Bafög-Reform und Auslandsstudium

28.05.2001

Die Bildungsminister der 15 EU-Staaten machen sich Gedanken darüber, wie eine größere Mobilität von Schülern, Studenten und Lehrpersonal innerhalb der Gemeinschaft erreicht werden könne.

Zu diesem Zweck gibt es schon seit einigen Jahren europäische Förderprogramme. Die Information über die entsprechenden Hilfen soll nun durch eine EU-weite Informationsplattform für Studenten verbessert werden. EU-Bildungskommissarin Viviane Reding gesteht allerdings, daß die EU-Mittel nicht ausreichen und die Mitgliedsstaaten die EU-Programme deshalb mit eigenen Hilfen begleiten müssen. Sonst haben nur die Kinder reicher Eltern die Möglichkeit eines Auslandsstudiums.

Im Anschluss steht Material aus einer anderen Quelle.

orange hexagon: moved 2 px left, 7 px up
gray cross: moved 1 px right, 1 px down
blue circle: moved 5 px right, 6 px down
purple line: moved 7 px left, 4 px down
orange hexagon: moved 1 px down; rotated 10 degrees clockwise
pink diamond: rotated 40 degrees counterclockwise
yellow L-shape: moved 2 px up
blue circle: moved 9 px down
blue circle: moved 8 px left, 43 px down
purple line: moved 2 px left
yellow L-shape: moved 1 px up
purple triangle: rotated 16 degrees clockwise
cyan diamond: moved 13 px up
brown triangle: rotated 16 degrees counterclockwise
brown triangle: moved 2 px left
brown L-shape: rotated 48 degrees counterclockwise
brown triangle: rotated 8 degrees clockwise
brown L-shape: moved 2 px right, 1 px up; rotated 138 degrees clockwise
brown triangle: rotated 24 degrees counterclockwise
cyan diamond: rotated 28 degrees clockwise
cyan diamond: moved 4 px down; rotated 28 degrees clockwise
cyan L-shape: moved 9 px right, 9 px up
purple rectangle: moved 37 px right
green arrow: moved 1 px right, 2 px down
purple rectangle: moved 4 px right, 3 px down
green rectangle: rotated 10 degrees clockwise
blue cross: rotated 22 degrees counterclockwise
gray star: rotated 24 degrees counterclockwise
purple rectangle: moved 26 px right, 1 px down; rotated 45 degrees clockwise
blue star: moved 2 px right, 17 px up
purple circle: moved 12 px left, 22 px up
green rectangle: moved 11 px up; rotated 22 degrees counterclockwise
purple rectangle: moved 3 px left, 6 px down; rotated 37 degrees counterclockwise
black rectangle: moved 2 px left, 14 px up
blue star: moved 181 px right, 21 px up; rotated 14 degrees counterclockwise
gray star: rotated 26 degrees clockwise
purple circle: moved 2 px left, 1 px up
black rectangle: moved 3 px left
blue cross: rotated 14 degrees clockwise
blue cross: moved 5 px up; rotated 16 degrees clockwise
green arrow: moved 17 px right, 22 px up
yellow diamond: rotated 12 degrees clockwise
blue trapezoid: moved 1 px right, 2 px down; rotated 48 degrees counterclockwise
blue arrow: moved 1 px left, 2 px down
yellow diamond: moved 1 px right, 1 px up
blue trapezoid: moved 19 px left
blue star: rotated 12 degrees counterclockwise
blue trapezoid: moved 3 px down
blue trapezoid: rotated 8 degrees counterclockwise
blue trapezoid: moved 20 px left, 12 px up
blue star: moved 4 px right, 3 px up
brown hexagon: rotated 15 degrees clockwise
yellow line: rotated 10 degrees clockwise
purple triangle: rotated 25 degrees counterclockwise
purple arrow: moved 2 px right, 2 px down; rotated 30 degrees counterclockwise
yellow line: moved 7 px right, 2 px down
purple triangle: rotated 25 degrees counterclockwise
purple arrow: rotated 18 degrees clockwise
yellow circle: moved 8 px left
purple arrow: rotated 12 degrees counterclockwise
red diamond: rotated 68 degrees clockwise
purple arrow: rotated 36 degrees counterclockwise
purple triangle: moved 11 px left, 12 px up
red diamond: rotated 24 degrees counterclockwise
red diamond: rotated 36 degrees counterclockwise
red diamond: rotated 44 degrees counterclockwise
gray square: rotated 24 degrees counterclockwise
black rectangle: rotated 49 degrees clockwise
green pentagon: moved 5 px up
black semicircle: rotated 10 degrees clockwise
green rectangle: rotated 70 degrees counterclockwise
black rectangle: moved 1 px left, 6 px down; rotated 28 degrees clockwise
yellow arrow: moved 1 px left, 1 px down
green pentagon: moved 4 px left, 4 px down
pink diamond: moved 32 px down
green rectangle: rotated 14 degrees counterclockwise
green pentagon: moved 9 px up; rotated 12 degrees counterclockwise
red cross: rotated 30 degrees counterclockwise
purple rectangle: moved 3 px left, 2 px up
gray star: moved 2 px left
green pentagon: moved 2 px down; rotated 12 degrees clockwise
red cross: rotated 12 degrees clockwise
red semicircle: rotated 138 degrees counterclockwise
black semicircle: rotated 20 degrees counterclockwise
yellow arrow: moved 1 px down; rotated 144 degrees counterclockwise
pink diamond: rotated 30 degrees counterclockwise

Hier stehen sich die Mitgliedsstaaten bisher selber im Wege. Mit ihrem engstirnigen System der Studienfinanzierung zwingen sie weniger bemittelte Studenten dazu, im Inland zu bleiben. Das Auslandsstudium müßten sie einem Inlandsstudium einfach finanziell gleichsetzen. Dies ist auch der einzige positive Beitrag, der von ihnen ausgehen kann. Zum Auslandsstudium können sie sonst nur "negativ" beitragen, das heißt nicht durch Tun, sondern durch Nicht-Tun. Zum Beispiel indem sie endlich darauf verzichten, die internationale Zusammenarbeit im Bildungsbereich durch nationale Lehrpläne zu torpedieren. Heute stellt ein Auslandsstudium deswegen oft nur sprachlich einen Gewinn dar. Fachlich bringt es dagegen selten weiter.

Bei der Finanzierung scheint sich inzwischen einiges zu bewegen. Der Staatssekretär im deutschen Bundesbildungsministerium Wolf-Michael Catenhusen war stolz darauf, daß Deutschland mit seiner Bafög-Reform als erster EU-Staat die Studienbeihilfen mobil gemacht habe. Die unterstützten Studenten können nun ihr Bafög-Geld nach zwei Semestern auch zu einem Studienplatz im Ausland mitnehmen. Catenhusen mußte sich aber vom schwedischen Bildungsminister Thomas Östros eines Besseren lehren lassen. In Schweden besteht ein solches System bereits seit zehn Jahren, obwohl oder vielleicht gerade deswegen, weil Schweden damals der EU noch gar nicht beigetreten war. Seither hat sich die Zahl der schwedischen Studenten an ausländischen Universitäten verzehnfacht.

Erstmals haben die Minister Perspektiven des Bildungssystems in Europa beschrieben. Besorgt zeigen sich zum Beispiel Kommissarin Reding und der Ratsvorsitzende Östros über einen Mangel an Naturwissenschaftlern in Europa. "Das Defizit ist in allen Mitgliedsstaaten vorhanden". Ein Grund dafür ist eindeutig staatsgemacht. Die verbeamteten geburtenstarken Jahrgänge der 40er Jahre erreichen nun das Rentenalter. Spätere Jahrgänge wurden vom Lehrerberuf abgehalten, ohne Rücksicht auf die individuelle pädagogische Eignung. Nun wird auf Seiteneinsteiger gesetzt, ohne auf die Idee zu kommen, daß es für solche Lehrer vielleicht das Beste wäre, nach einigen Jahren wieder zu ihrem Beruf zurückzukehren. Vielen Lehrern würde nämlich nicht nur eine Mobilität innerhalb der europäischen Gemeinschaft, sondern auch innerhalb der Gesellschaft gut tun.

Eine weitere Sorge der europäischen Bildungsminister ist der zunehmende Mangel an Lehrern für Fremdsprachen. Hier kommen sie gar nicht auf die Idee, geeignete Seiteneinsteiger - nämlich die entsprechenden Muttersprachler - einzusetzen. Als gute Patrioten bevorzugen sie ihre eigenen Landsleute auch dann, wenn sie aus dem Fremdsprachenunterricht eine einzige Karikatur machen. Kein Wunder, wenn die so ausgebildeten Studenten ihre Sprachkenntnisse realistisch einschätzen und vor einem Auslandsstudium zurückschrecken! Das Bildungssystem in Europa hätte viel bessere Perspektiven, wenn die Bildungsminister sie nicht mehr vorschreiben würden.